The Cybersecurity and Infrastructure Security Agency has recently confirmed the exploitation of an unauthenticated SQL Injection vulnerability in Ivanti Endpoint Manager (EPM) appliances, known as CVE-2024-29824. This critical vulnerability has been added to the Known Exploited Vulnerabilities catalog, indicating that attackers have been actively targeting systems running on Ivanti EPM.
According to Ivanti, they are aware of a limited number of customers who have fallen victim to this exploit. However, specific details about the attacks remain undisclosed at this time. The severity of the situation has prompted both CISA and Ivanti to take action and raise awareness about the vulnerability.
CVE-2024-29824 was reported by an anonymous researcher through the Zero Day Initiative program. This vulnerability is one of ten SQL injection vulnerabilities that Ivanti addressed in a security update released in May 2024. All of these vulnerabilities affect the core server of Ivanti EPM 2022 SU5 and earlier versions, potentially leading to code execution within the service account. Ivanti has since released a security hot patch to address these issues.
ZDI’s advisory describes CVE-2024-29824 as a flaw in the implementation of the “RecordGoodApp” method, resulting from insufficient validation of user-supplied strings before constructing SQL queries. Horizon3.ai researchers further investigated this vulnerability and provided technical details along with a Proof of Concept exploit in June 2024.

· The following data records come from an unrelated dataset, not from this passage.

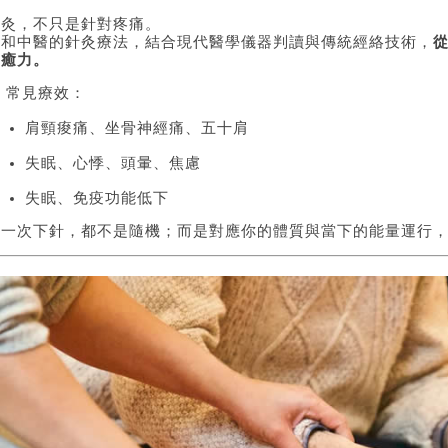
針灸，不只是針對疼痛。
廣和中醫的針灸療法，結合現代醫學儀器判讀與傳統經絡技術，
自癒力。
 常見療效：
肩頸痠痛、坐骨神經痛、五十肩
失眠、心悸、頭暈、焦慮
失眠、免疫功能低下
每一次下針，都不是隨機；而是對應你的體質與當下的能量運行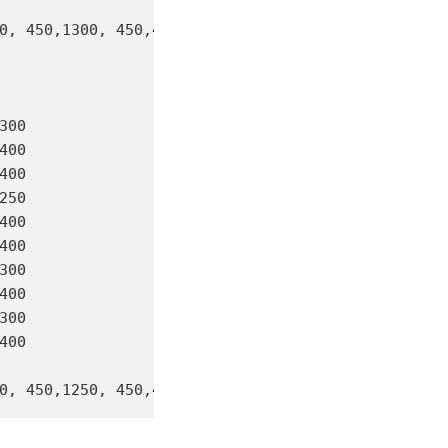
0, 450,1300, 450,400, 450,1250, 450,450, 400,450, 
00

00

00

50

00

00

00

00

00

00
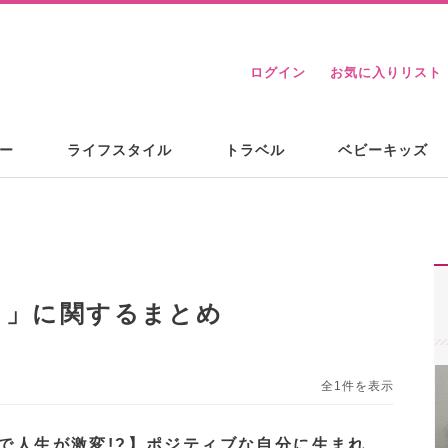
ログイン
お気に入りリスト
ー
ライフスタイル
トラベル
ベビーキッズ
ト
」に関するまとめ
全1件を表示
分で人生が激変!?】ポジティブな自分に生まれ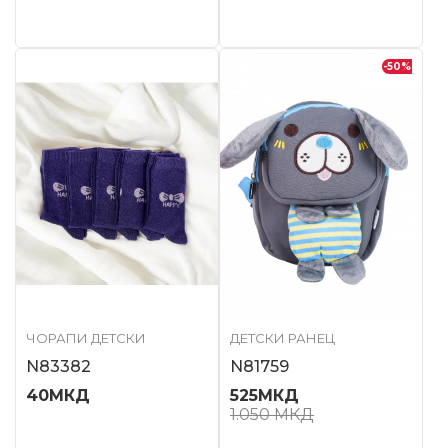
-50
%
ЧОРАПИ ДЕТСКИ
ДЕТСКИ РАНЕЦ
N83382
N81759
40
МКД
525
МКД
1.050
МКД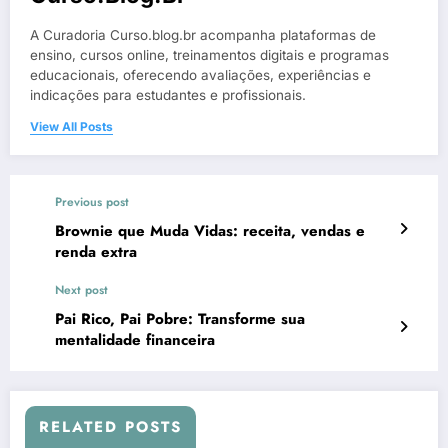
A Curadoria Curso.blog.br acompanha plataformas de
ensino, cursos online, treinamentos digitais e programas
educacionais, oferecendo avaliações, experiências e
indicações para estudantes e profissionais.
View All Posts
Previous post
Brownie que Muda Vidas: receita, vendas e
renda extra
Next post
Pai Rico, Pai Pobre: Transforme sua
mentalidade financeira
RELATED POSTS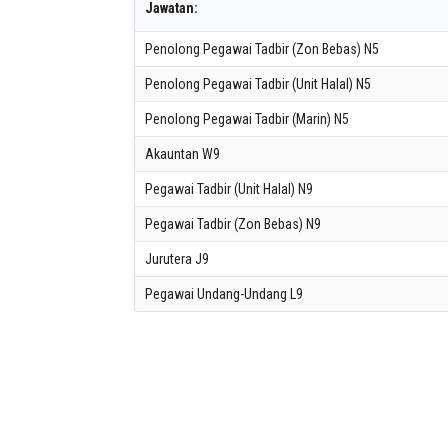
Jawatan:
Penolong Pegawai Tadbir (Zon Bebas) N5
Penolong Pegawai Tadbir (Unit Halal) N5
Penolong Pegawai Tadbir (Marin) N5
Akauntan W9
Pegawai Tadbir (Unit Halal) N9
Pegawai Tadbir (Zon Bebas) N9
Jurutera J9
Pegawai Undang-Undang L9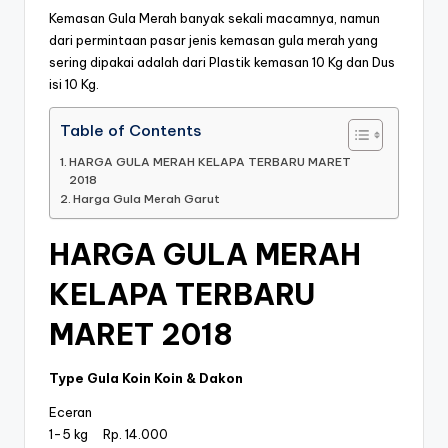
Kemasan Gula Merah banyak sekali macamnya, namun
dari permintaan pasar jenis kemasan gula merah yang
sering dipakai adalah dari Plastik kemasan 10 Kg dan Dus
isi 10 Kg.
Table of Contents
HARGA GULA MERAH KELAPA TERBARU MARET
2018
Harga Gula Merah Garut
HARGA GULA MERAH
KELAPA TERBARU
MARET 2018
Type Gula Koin Koin & Dakon
Eceran
1-5 kg Rp. 14.000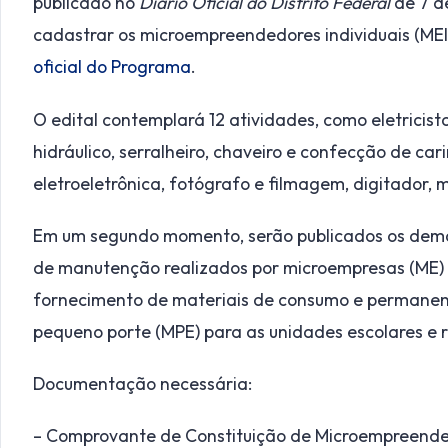
publicado no
Diário Oficial do Distrito Federal
de 7 d
cadastrar os microempreendedores individuais (MEI
oficial do Programa
.
O edital contemplará 12 atividades, como eletricista
hidráulico, serralheiro, chaveiro e confecção de car
eletroeletrônica, fotógrafo e filmagem, digitador,
Em um segundo momento, serão publicados os demai
de manutenção realizados por microempresas (ME) 
fornecimento de materiais de consumo e permanen
pequeno porte (MPE) para as unidades escolares e r
Documentação necessária:
– Comprovante de Constituição de Microempreended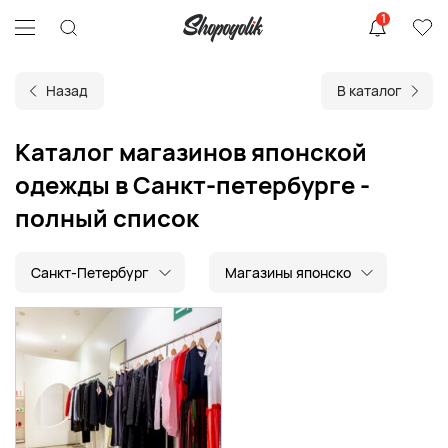
1
Назад
В каталог
Каталог магазинов японской
одежды в Санкт-петербурге -
полный список
Санкт-Петербург
Магазины японско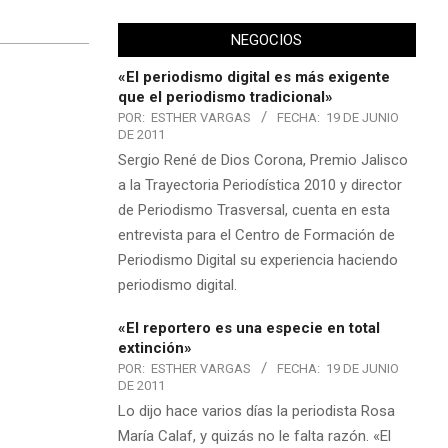
NEGOCIOS
«El periodismo digital es más exigente
que el periodismo tradicional»
POR:
ESTHER VARGAS
FECHA:
19 DE JUNIO
DE 2011
Sergio René de Dios Corona, Premio Jalisco
a la Trayectoria Periodística 2010 y director
de Periodismo Trasversal, cuenta en esta
entrevista para el Centro de Formación de
Periodismo Digital su experiencia haciendo
periodismo digital.
«El reportero es una especie en total
extinción»
POR:
ESTHER VARGAS
FECHA:
19 DE JUNIO
DE 2011
Lo dijo hace varios días la periodista Rosa
María Calaf, y quizás no le falta razón. «El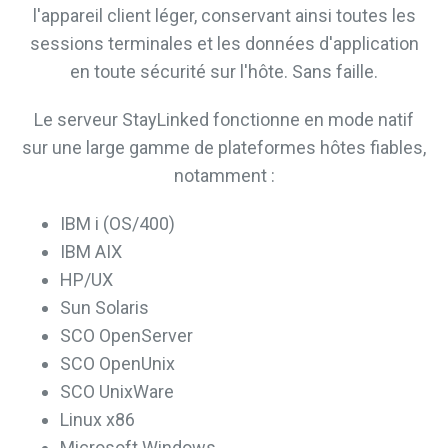
l'appareil client léger, conservant ainsi toutes les
sessions terminales et les données d'application
en toute sécurité sur l'hôte. Sans faille.
Le serveur StayLinked fonctionne en mode natif
sur une large gamme de plateformes hôtes fiables,
notamment :
IBM i (OS/400)
IBM AIX
HP/UX
Sun Solaris
SCO OpenServer
SCO OpenUnix
SCO UnixWare
Linux x86
Microsoft Windows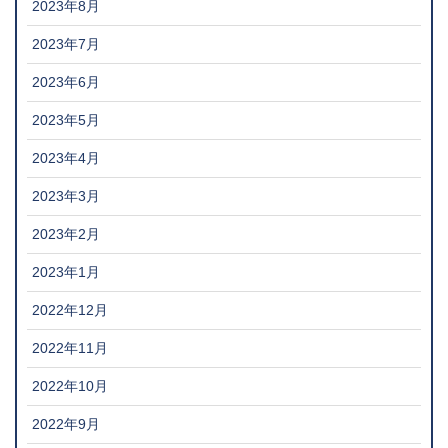
2023年8月
2023年7月
2023年6月
2023年5月
2023年4月
2023年3月
2023年2月
2023年1月
2022年12月
2022年11月
2022年10月
2022年9月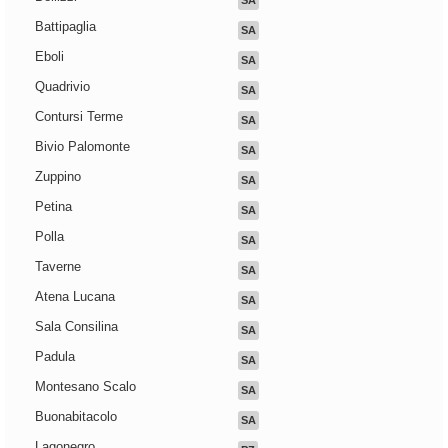
SA
Battipaglia
SA
Eboli
SA
Quadrivio
SA
Contursi Terme
SA
Bivio Palomonte
SA
Zuppino
SA
Petina
SA
Polla
SA
Taverne
SA
Atena Lucana
SA
Sala Consilina
SA
Padula
SA
Montesano Scalo
SA
Buonabitacolo
SA
Lagonegro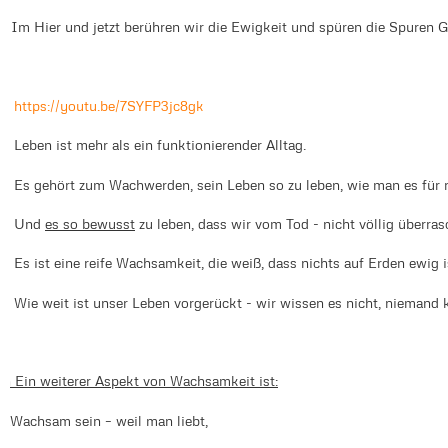
m Hier und jetzt berühren wir die Ewigkeit und spüren die Spuren Go
https://youtu.be/7SYFP3jc8gk
Leben ist mehr als ein funktionierender Alltag.
Es gehört zum Wachwerden, sein Leben so zu leben, wie man es für ri
Und
es so bewusst
zu leben, dass wir vom Tod - nicht völlig überras
Es ist eine reife Wachsamkeit, die weiß, dass nichts auf Erden ewig i
Wie weit ist unser Leben vorgerückt - wir wissen es nicht, niemand 
in Ein weiterer Aspekt von Wachsamkeit ist:
aWachsam sein – weil man liebt,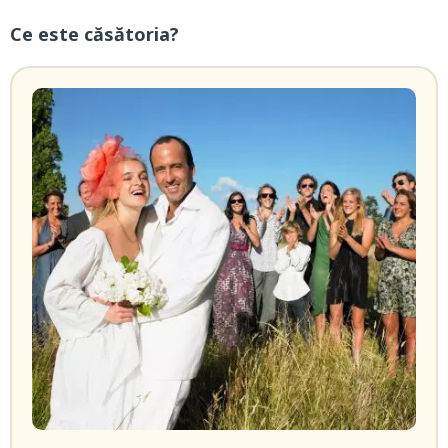
Ce este căsătoria?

In response to the exploitation of CVE-2024-29824, all US federal civilian executive branch agencies are required to remediate the vulnerability by October 23, 2024. Ivanti has provided a patch that involves replacing five DLL files in the core server with updated versions included in the patch. Users are advised to restart the core server or perform an IISRESET command to ensure the new DLL files are loaded correctly.
It is crucial for Ivanti EPM users to take immediate action to secure their systems against potential attacks exploiting CVE-2024-29824. Ivanti has issued updated guidance regarding the patch and recommends users to update specific files or apply the latest patch if they have not already done so. Staying proactive and following the necessary security measures outlined in Ivanti’s advisory is essential to prevent further exploitation and ensure the integrity of systems running on Ivanti EPM.